3:32 pm, Wednesday, 9th November 2022 - 3 months ago

Your voice

On Tuesday 25 October last month three of our children from our Children in Care council, Our Voice, Listen Up! attended Coram Voice’s Amplify event in Manchester. This fantastic conference was attended by almost 100 care experienced children and young people and the day celebrated the amazing work done by Children in Care Councils, held workshops with Ofsted and the Department of Education on things that mattered to children and young people, launched the new ‘Support Our Journey’ mental health campaign and held the A National Voices awards.

It was a wonderful, jam-packed day with energy from all young people across England, so really was something special to be a part of. Our young people who attended had a great time interacting with the organisers, and getting to know other young people from all around the country. One particular poignant activity, facilitated by the Department of Education asked the question of “Loving relationships within the care system (DfE). No young person should leave care without at least two loving relationships, by 2027. What does children’s social care need to do to achieve this?”.
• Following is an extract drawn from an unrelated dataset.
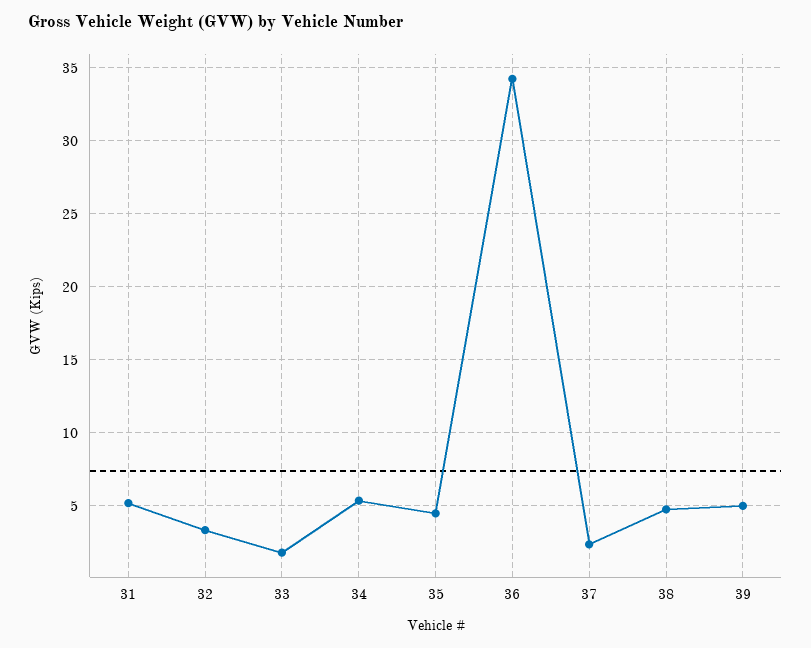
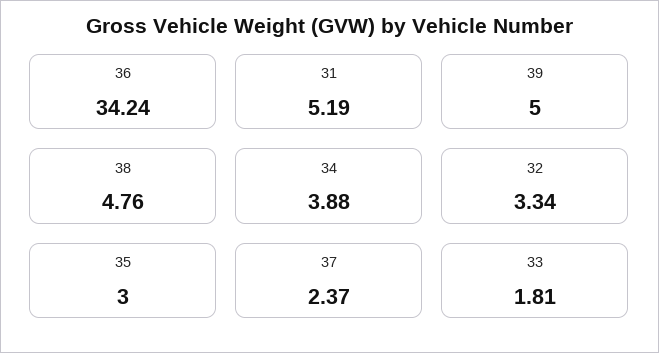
34: 5.5 -> 3.88
35: 4.5 -> 3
This raised some interesting points by all council, on why should look-after-children only heave care with a minimum of two relationships, why not 10, 20 or even more? One of our young people, Matt, raised the point of a professionality barrier being a possible cause of this, between looked-after-children and childcare offers in residential homes. For example not being able to hug the young people; these discussions across the councils created a real problem-solving environment which was embraced by all.

Ebony, one of our young people who attended said “The activities were really good on paper, but it would have been good to have an interesting activity like building something, would have been better.”

Matt, our young person said “It was a very good event. I really liked how all of us across the councils were allowed to express our opinions and feelings, importantly without the bureaucracy from adults who try to water down our feelings and voices.”